There is little doubt that higher rates will hurt the housing market. The homebuilding stocks haven’t been hit much yet, but it’s certainly dangerous to own them for the rest of the year, if this rate trend continues. If you believe rates will continue to move higher, the housing stocks could make for an attractive short (especially with the S&P 500 setting up for a potential triple top).
If you want further evidence to question the sustainability of the homebuilding sector’s tremendous run on Wall Street, below is a piece written this week by a very competent hedge fund manager:
“According to the National Association of Realtors, who should know, second homes accounted for 36% of U.S. home purchases last year, up from more than 16% in 2003. That 36% breaks down thusly: 25% of homes were bought for investment; 13% bought as vacation homes.
Think about that for a second. More than a third of all homes bought last year were bought for either speculative purposes or as vacation homes.

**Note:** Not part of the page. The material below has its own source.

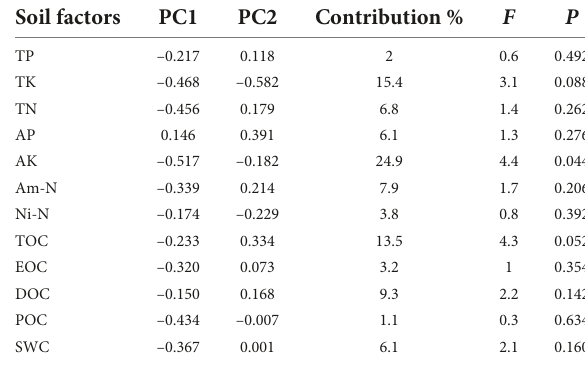
TABLE 3 The vector value, contribution rate, F value and P -value of soil factors on the RDA ranking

This doesn’t square at all with the mantra of the home building companies and their fans, which is that the U.S. has a perennial housing shortage caused by job creation, immigration and the deep-seated hunger for home ownership.It has nothing to do, they assure investors, with the recent 4% 10 year treasury yield.
It has nothing to do with adjustable rate mortgages or “IO” loans–interest only loans–in which the only thing the homeowner pays is the interest, leaving the principle for later (which to the buyer means “when I flip the thing for a big profit”).
And it has absolutely nothing to do with speculative buying, according to home builders including–and I’ve heard them all say it–Toll Brothers, Pulte, Lennar, KB and Hovnanian.
But now we know the facts: home purchases were inflated a full 20% (the jump from 16% in 2003 to 36% in 2004) by boomers snapping up spec housing and vacation homes around the country. That’s a bubble.
And not for nothing, it seems the average single-family home financed by Fannie Mae or Freddie Mac shot up almost 12% last year, the highest rate since 1979. For those who remember that far back, 1979 ushered in a couple of pretty ugly years in the housing market.”